Fragmentos: O crescimento espiritual da caridade

O crescimento espiritual da caridade pode ser comparado ao crescimento corporal humano. Ora, esse crescimento, embora possa distinguir-se em muitos graus, é suscetível de certas divisões bem determinadas, caracterizadas pelas atividades ou preocupações às quais o homem é conduzido durante seu crescimento. Assim, chama-se infância à idade da vida que precede o uso da razão. Em seguida, distingue-se um outro estado do homem, que corresponde ao momento em que ele começa a falar e usar a razão. Um terceiro estado é o da puberdade, quando o homem se torna capaz de gerar. E assim por diante até chegar à perfeição.

Do mesmo modo, os diversos graus da caridade distinguem-se pelos diversos esforços aos quais o homem é conduzido para o progresso da sua caridade. Primeiramente, sua principal preocupação deve ser afastar-se do pecado e resistir aos atrativos que o conduzem para o que é contrário à caridade. E isso é próprio dos incipientes, que devem alimentar e estimular a caridade para que ela se consolide. Depois, vem uma segunda preocupação, que leva o homem principalmente a progredir no bem. Tal preocupação é própria dos proficientes, que visam sobretudo fortalecer sua caridade, aumentando-a. Enfim, a terceira preocupação é que o homem se esforce principalmente por unir-se a Deus e fruir dele. E isso é próprio dos perfeitos, que “desejam morrer e estar com Cristo” (Fl 1, 23). Assim, no movimento corporal, distinguimos do mesmo modo: primeiro, o afastamento do ponto de partida; depois, a aproximação do termo; enfim, o repouso nele.

(Suma Teológica 2ª 2ae q.24 a.9)

Nós amamos Deus com todo o nosso coração, com todo o nosso espírito, com toda a nossa alma e com toda a nossa força se nada falta à caridade divina pela qual referimos tudo a Deus de maneira habitual ou atual (actu vel habitu). É essa perfeição que nos está prescrita.

Em primeiro lugar, é necessário que o homem refira tudo a Deus como a seu fim: Se comeis, e bebeis ou qualquer coisa que fazeis, fazei tudo para a glória de Deus (1Cor 10, 31). Isso se cumpre quando se consagra a sua vida ao serviço de Deus, de tal sorte que tudo o que se faz para si se encontra virtualmente ordenado para Deus, a menos que sejam atos que afastem de Deus, como o pecado.É assim que o homem ama Deus com todo o seu coração.

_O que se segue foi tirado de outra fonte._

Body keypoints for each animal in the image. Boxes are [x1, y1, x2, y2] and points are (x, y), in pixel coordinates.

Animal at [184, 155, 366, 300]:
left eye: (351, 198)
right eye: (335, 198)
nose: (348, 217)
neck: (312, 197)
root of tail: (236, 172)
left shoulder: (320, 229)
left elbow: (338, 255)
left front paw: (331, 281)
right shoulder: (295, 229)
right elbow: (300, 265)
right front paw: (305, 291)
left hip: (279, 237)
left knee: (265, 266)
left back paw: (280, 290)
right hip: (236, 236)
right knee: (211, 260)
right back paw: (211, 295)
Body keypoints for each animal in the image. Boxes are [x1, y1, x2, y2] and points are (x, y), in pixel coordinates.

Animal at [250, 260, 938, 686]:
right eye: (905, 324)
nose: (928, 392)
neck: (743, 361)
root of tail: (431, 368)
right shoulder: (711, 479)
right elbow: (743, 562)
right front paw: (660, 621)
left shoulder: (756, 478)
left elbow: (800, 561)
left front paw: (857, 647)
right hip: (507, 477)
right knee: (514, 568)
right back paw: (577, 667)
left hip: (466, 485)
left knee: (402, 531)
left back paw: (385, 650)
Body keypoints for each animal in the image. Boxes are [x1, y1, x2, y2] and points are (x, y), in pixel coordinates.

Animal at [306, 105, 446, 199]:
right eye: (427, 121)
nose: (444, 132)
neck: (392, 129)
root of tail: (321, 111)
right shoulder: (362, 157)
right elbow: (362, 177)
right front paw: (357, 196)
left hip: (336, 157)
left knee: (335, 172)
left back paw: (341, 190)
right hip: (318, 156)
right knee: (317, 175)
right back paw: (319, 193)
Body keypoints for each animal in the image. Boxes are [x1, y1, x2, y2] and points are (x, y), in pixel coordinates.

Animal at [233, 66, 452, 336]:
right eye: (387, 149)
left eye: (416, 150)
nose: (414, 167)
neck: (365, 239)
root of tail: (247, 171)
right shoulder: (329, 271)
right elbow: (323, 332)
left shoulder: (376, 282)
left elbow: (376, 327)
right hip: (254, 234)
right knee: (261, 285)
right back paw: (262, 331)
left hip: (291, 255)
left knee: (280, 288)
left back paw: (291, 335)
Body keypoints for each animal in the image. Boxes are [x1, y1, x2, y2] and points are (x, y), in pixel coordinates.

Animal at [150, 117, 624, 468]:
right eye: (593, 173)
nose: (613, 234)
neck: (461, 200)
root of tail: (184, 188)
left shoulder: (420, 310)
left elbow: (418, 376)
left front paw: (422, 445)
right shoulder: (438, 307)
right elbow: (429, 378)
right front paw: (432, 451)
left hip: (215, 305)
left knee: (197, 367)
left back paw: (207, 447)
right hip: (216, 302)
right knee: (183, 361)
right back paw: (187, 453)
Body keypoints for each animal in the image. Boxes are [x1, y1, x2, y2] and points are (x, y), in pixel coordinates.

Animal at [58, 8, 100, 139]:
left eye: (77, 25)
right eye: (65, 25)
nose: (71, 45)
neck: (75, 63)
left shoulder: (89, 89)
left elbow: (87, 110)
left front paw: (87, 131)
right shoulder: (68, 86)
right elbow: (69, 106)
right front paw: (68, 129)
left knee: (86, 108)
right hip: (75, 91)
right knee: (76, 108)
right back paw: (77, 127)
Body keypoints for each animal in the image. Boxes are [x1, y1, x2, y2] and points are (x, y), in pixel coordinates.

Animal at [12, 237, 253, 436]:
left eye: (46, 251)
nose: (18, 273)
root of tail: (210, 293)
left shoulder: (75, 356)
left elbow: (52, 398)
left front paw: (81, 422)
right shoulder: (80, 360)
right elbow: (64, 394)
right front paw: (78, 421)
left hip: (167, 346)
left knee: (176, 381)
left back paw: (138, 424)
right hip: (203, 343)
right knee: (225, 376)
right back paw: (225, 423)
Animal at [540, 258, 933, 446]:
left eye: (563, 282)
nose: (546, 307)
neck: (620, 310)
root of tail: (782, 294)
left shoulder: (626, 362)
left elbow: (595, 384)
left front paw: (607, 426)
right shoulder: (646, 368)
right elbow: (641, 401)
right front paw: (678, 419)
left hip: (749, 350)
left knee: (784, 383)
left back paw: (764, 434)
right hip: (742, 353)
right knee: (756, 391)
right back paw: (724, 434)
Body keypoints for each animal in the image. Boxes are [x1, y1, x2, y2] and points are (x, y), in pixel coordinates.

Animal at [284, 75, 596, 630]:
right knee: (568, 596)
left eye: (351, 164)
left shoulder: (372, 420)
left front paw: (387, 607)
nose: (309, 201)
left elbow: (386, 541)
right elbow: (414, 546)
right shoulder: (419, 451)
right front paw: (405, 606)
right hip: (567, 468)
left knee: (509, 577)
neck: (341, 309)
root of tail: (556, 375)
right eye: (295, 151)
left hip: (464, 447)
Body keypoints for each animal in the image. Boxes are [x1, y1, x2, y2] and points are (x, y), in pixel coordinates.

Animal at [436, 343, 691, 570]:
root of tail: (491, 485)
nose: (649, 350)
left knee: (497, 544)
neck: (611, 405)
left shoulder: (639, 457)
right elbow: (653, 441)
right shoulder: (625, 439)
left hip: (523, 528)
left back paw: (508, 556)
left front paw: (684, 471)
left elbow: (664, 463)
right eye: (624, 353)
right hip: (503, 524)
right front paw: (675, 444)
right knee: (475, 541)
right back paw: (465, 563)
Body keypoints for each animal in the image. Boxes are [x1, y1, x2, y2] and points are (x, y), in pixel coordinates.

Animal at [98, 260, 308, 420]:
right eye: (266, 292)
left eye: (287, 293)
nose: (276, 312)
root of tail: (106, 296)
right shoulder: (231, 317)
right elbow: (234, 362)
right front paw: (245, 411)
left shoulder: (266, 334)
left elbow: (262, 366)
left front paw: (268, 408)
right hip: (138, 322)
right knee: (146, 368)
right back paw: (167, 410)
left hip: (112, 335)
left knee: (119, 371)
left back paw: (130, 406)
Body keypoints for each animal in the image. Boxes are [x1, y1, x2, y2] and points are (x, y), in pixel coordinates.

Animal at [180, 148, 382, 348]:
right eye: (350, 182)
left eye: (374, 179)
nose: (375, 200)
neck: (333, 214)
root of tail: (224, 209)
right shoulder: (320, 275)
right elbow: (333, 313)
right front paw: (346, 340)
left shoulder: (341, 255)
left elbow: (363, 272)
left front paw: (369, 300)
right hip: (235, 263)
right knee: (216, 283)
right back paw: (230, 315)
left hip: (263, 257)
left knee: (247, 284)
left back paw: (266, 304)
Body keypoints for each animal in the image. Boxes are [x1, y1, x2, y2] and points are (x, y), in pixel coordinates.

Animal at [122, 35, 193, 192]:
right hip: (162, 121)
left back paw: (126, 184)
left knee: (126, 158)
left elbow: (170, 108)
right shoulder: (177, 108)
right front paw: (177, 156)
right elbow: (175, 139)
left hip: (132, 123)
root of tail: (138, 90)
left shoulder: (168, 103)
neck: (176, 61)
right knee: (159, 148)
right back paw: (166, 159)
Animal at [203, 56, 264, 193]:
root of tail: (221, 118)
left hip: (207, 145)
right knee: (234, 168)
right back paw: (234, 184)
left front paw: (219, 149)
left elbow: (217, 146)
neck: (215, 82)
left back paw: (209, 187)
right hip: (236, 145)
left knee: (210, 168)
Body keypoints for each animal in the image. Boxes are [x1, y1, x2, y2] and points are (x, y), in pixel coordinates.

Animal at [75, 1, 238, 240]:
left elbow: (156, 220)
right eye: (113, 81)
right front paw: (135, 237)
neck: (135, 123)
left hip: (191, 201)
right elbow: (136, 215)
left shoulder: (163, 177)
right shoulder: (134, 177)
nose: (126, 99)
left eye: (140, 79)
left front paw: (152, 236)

Em segundo lugar, é necessário que o homem submeta sua inteligência a Deus recebendo pela fé o que está divinamente inspirado: nós temos toda inteligência posta no serviço de Cristo (2Cor 10, 5). É assim que Deus é amado com todo o nosso espírito.

Em terceiro lugar, deve-se amar em Deus tudo o que se ama e referir ao amor de Deus todas as nossas afeições: se estamos fora dos sentidos, é por Deus; se somos sensatos, é por vós; é o amor de Cristo que nos impele (2 Cor 5, 13-14). É assim que Deus é amado com toda a nossa alma.

Em quarto lugar, deve-se amar a Deus de tal modo que todos nossos atos exteriores, nossas palavras e nossas ações, derivem da caridade: Que façais tudo na caridade (1Cor 16, 14). É assim que Deus á amado com toda a nossa força.

É, portanto, ao terceiro grau da caridade perfeita que todos são obrigados pela necessidade do mandamento [novo].